Tous les beaujolais, beaujolais villages ou les crus ne sont toutefois pas forcément élaborés ainsi. Le beaujolais nouveau représente environ 20 % de la production (soit environ 160 000 hl).

La macération préfermentaire

Celle-ci peut se faire à chaud (MPC) ou à froid (MPF). La macération préfermentaire à chaud  s’est largement répandue il y a quelques années dans le beaujolais.

Dès l’encuvage des grappes dans la cuve, on chauffe la vendange à une température entre 50°C et 65°C pendant 12 ou 24 h pour développer l’extraction d’arômes et de tanins.

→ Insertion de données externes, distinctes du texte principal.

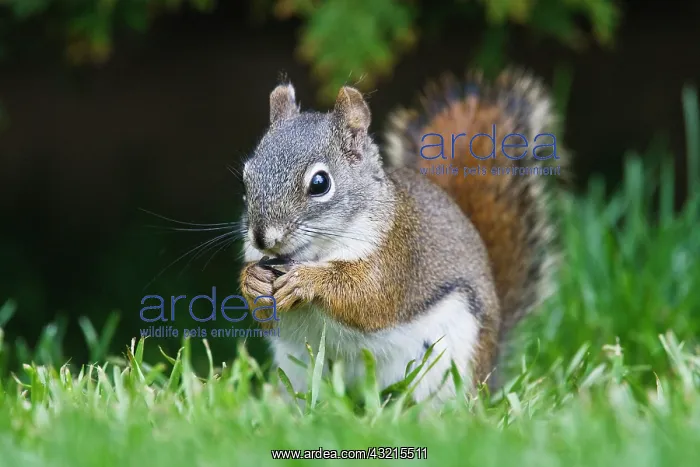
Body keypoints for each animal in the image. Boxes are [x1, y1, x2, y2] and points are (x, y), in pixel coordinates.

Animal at [238, 68, 563, 403]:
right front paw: (253, 281)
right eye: (246, 178)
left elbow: (368, 298)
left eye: (320, 183)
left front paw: (306, 281)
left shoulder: (397, 257)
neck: (315, 252)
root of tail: (491, 371)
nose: (262, 238)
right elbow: (266, 313)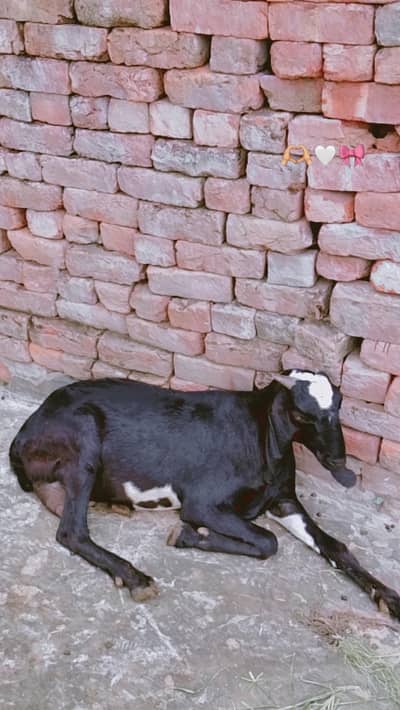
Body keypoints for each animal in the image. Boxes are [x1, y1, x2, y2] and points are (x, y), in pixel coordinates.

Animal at [9, 369, 400, 617]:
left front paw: (388, 598)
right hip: (84, 437)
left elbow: (335, 546)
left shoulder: (283, 499)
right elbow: (268, 541)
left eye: (339, 405)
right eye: (303, 414)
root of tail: (26, 431)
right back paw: (136, 578)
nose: (339, 459)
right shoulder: (203, 503)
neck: (260, 436)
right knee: (71, 531)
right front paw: (187, 536)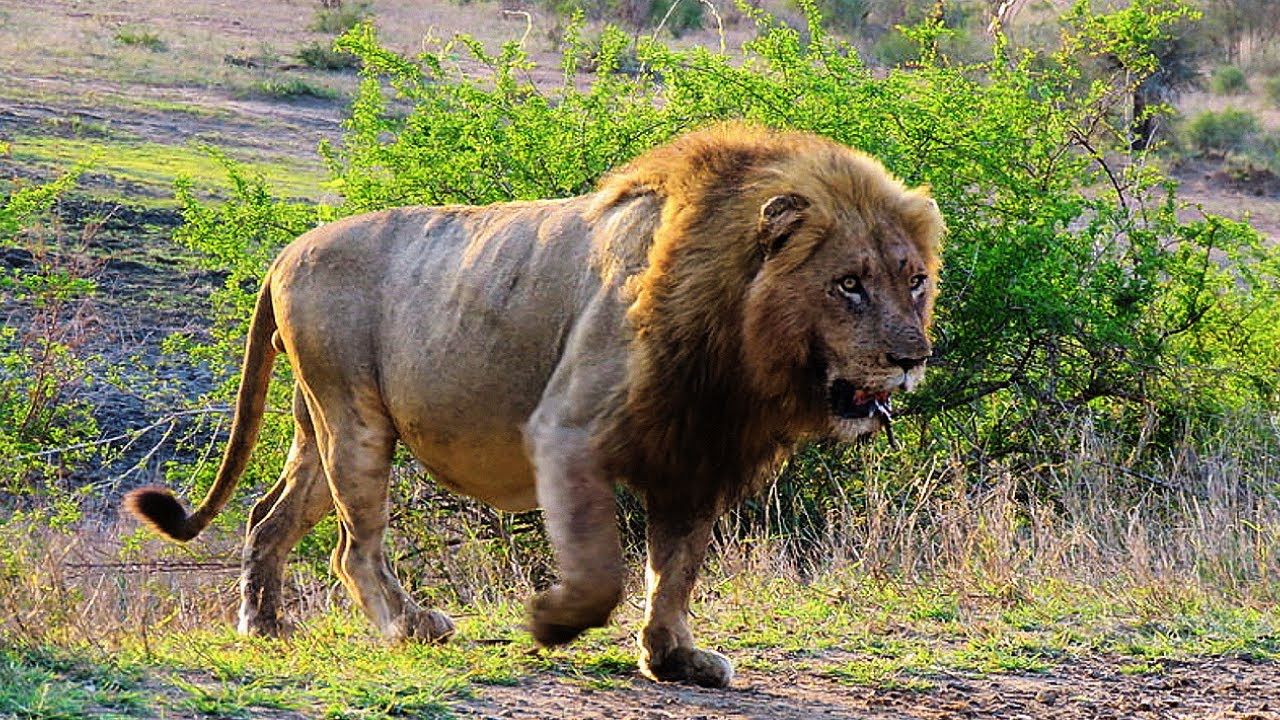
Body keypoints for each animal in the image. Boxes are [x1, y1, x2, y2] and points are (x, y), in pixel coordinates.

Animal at [124, 123, 944, 688]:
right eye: (848, 284)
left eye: (914, 281)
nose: (913, 358)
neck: (736, 346)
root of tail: (284, 252)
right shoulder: (567, 433)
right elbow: (606, 571)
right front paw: (551, 623)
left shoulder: (695, 453)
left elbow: (676, 567)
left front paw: (674, 659)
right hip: (353, 419)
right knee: (353, 548)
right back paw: (411, 626)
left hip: (320, 426)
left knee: (270, 518)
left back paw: (262, 628)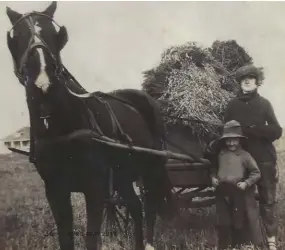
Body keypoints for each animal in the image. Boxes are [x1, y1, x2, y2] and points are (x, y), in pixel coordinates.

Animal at [5, 1, 174, 248]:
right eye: (15, 37)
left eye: (56, 35)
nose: (44, 84)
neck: (60, 127)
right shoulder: (55, 190)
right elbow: (65, 237)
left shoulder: (95, 189)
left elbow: (92, 238)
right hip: (123, 176)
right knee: (135, 207)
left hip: (152, 167)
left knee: (150, 206)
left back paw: (149, 243)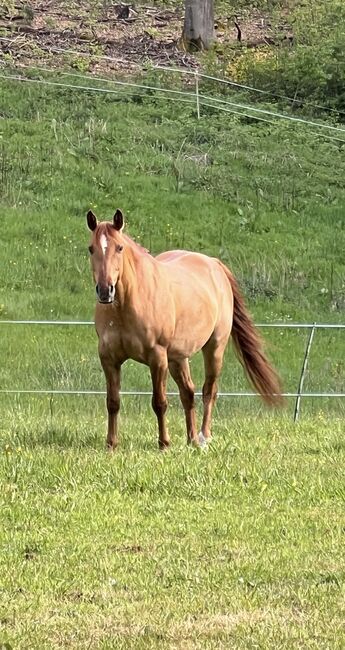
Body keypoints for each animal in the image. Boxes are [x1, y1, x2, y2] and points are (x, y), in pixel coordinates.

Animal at [86, 210, 282, 448]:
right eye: (91, 248)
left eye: (120, 247)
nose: (105, 290)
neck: (130, 302)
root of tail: (214, 263)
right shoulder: (109, 358)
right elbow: (113, 402)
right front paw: (111, 444)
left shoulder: (157, 357)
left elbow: (159, 402)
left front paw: (164, 444)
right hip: (178, 358)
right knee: (188, 392)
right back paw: (191, 439)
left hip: (214, 348)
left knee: (209, 390)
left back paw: (204, 436)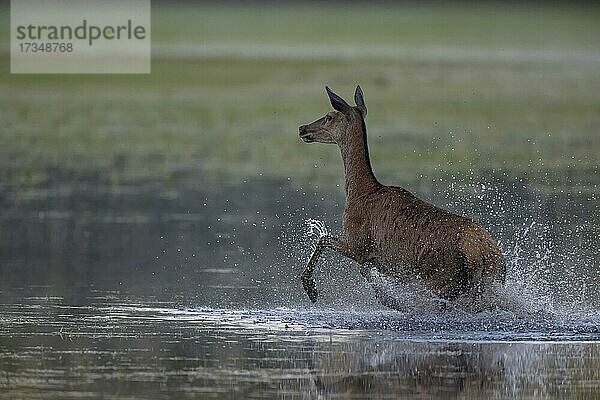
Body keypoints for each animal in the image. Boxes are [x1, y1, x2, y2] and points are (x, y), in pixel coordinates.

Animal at [298, 85, 504, 310]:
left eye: (329, 116)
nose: (302, 128)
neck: (359, 192)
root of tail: (484, 254)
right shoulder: (380, 261)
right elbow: (366, 269)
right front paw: (391, 300)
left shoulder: (357, 243)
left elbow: (323, 239)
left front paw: (311, 288)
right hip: (487, 285)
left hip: (441, 279)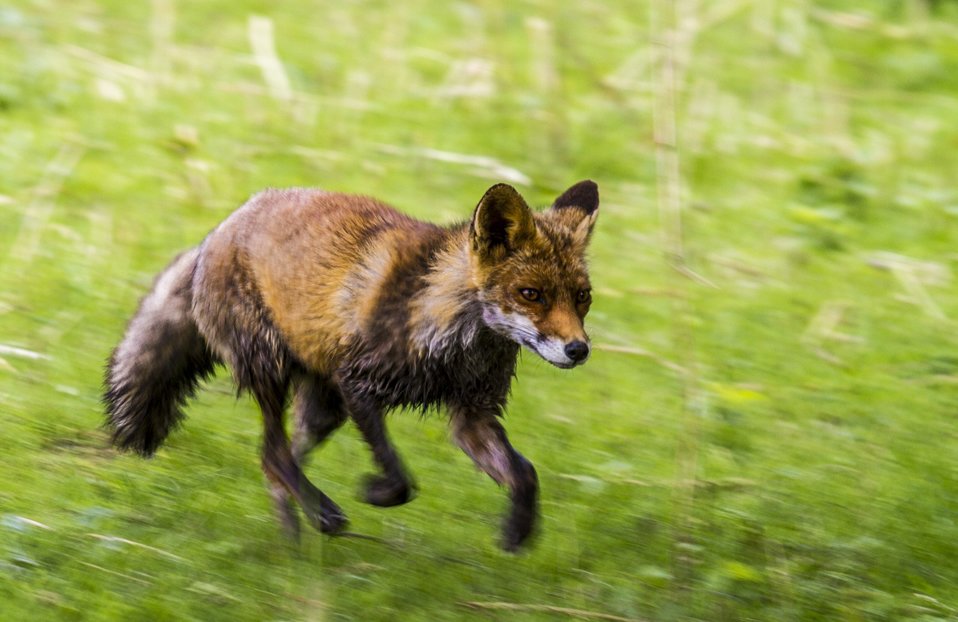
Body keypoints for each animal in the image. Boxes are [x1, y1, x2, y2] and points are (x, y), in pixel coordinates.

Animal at [104, 180, 599, 551]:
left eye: (582, 297)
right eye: (531, 294)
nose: (578, 350)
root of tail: (219, 229)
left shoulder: (472, 416)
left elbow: (525, 474)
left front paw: (518, 531)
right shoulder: (358, 383)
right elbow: (400, 478)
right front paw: (374, 493)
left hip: (323, 410)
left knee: (273, 464)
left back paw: (292, 541)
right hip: (273, 369)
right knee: (273, 453)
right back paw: (321, 515)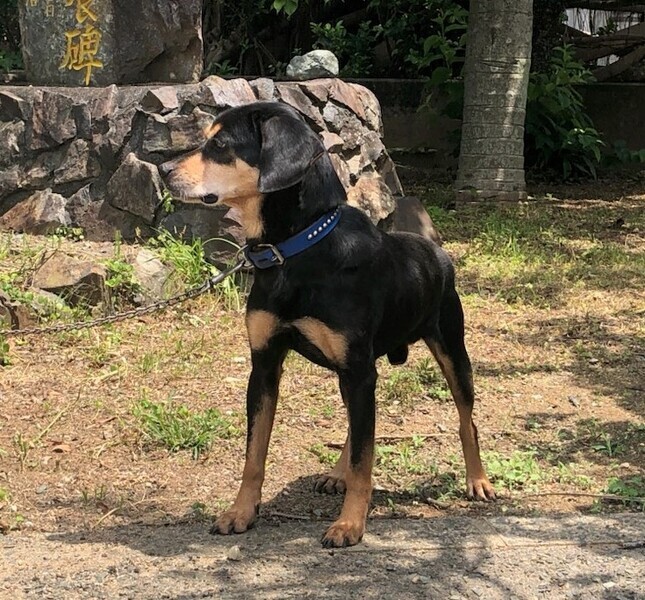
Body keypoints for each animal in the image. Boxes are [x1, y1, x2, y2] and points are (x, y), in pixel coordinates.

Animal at [160, 101, 495, 548]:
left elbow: (364, 459)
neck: (295, 250)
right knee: (357, 428)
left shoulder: (359, 371)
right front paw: (241, 512)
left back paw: (478, 481)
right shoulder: (265, 365)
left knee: (465, 420)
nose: (163, 169)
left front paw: (350, 524)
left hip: (452, 352)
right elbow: (255, 454)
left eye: (221, 144)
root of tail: (437, 253)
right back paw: (337, 473)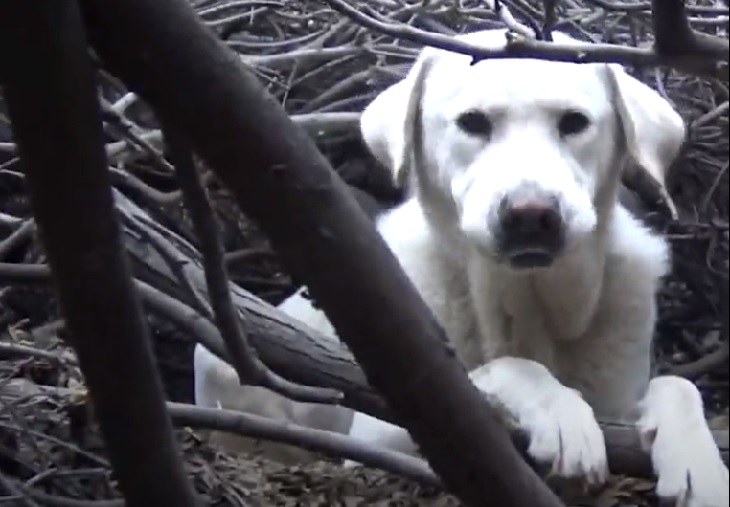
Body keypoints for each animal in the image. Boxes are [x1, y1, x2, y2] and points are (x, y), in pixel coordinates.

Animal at [195, 30, 728, 507]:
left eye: (574, 122)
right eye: (473, 122)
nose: (531, 215)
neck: (524, 303)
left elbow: (678, 386)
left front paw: (699, 462)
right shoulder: (381, 438)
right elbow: (501, 369)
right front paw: (560, 413)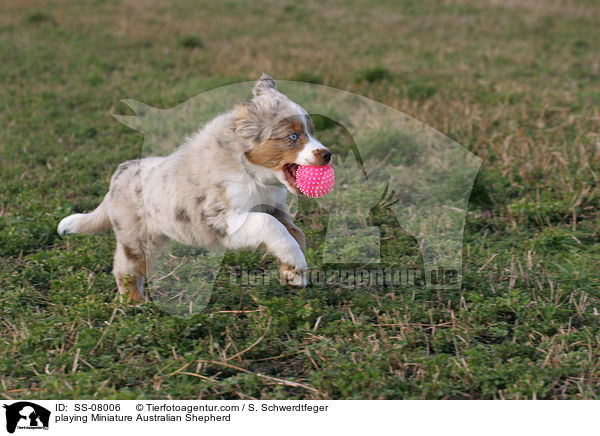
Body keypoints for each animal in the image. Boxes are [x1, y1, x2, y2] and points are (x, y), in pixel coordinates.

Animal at [58, 73, 330, 304]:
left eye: (311, 131)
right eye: (292, 136)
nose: (327, 154)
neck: (253, 174)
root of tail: (120, 173)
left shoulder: (274, 207)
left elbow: (296, 233)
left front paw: (294, 273)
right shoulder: (220, 219)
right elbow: (269, 225)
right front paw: (295, 265)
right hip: (135, 237)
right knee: (125, 269)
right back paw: (135, 306)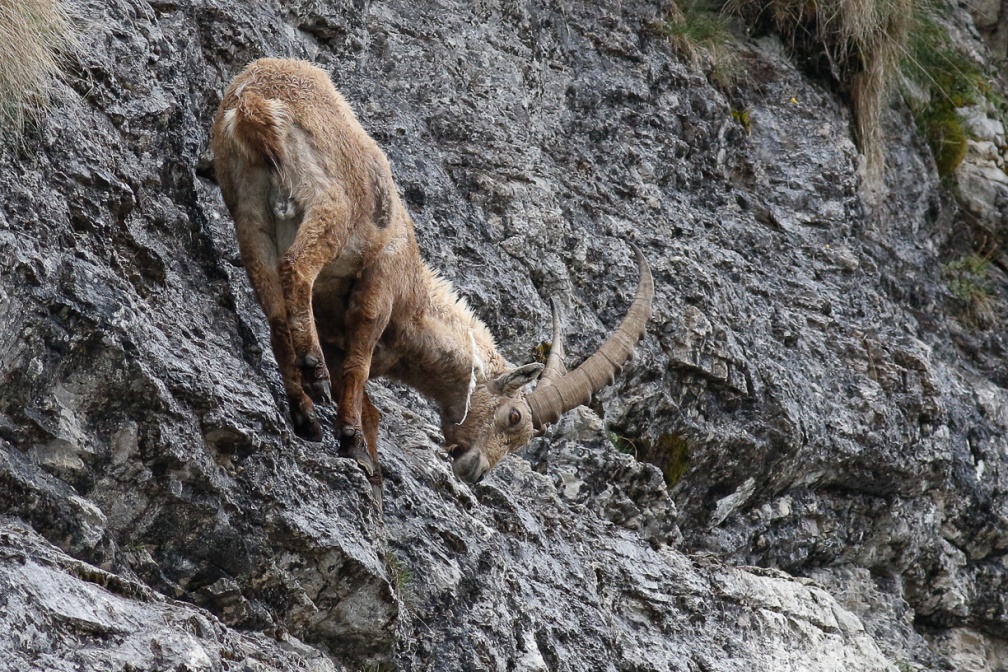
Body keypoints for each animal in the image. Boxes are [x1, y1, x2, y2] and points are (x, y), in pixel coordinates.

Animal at [210, 59, 653, 505]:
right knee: (296, 268)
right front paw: (353, 443)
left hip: (249, 212)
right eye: (513, 417)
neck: (415, 303)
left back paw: (303, 414)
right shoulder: (380, 286)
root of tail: (252, 101)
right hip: (328, 205)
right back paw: (312, 371)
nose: (475, 471)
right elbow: (357, 368)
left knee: (275, 313)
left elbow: (367, 402)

Cette technique de MPC est souvent décriée. Elle ne serait pas qualitative, ne respecterait pas le fruit et la spécificité du terroir. Elle n’apporterait pas assez de finesse au vin et aboutirait à une standardisation.

La flash détente

Dans un premier temps, le vigneron va chauffer la vendange entre 70 et 90°C. Très rapidement, dans un second temps, il va la refroidir par détente (baisse) de pression. Cette technique n’est pas des plus utilisées. Tout d’abord car elle nécessite un matériel qui peut s’avérer coûteux mais aussi car elle n’est pas des plus qualitatives. Le but de cette technique est de favoriser l’extraction de couleurs, d’arômes, de tanins.

Du fruit, du frais, du juteux

  • Bouquet fruité : fruits rouges et/ou noirs (cerise, fraise, framboise, groseille, mûre). Parfois, le fameux goût de banane.
  • Bouquet floral : violette, rose, pivoine.
  • Autre : on peut aussi trouver des notes épicées, poivrées.

Vin coloré, peu alcoolisé, pauvre en tanin.

Au-delà du travail et du style de chaque vigneron, chaque pays, chaque zone de production, chaque appellation, du fait de son terroir offre des caractéristiques gustatives spécifiques au vin.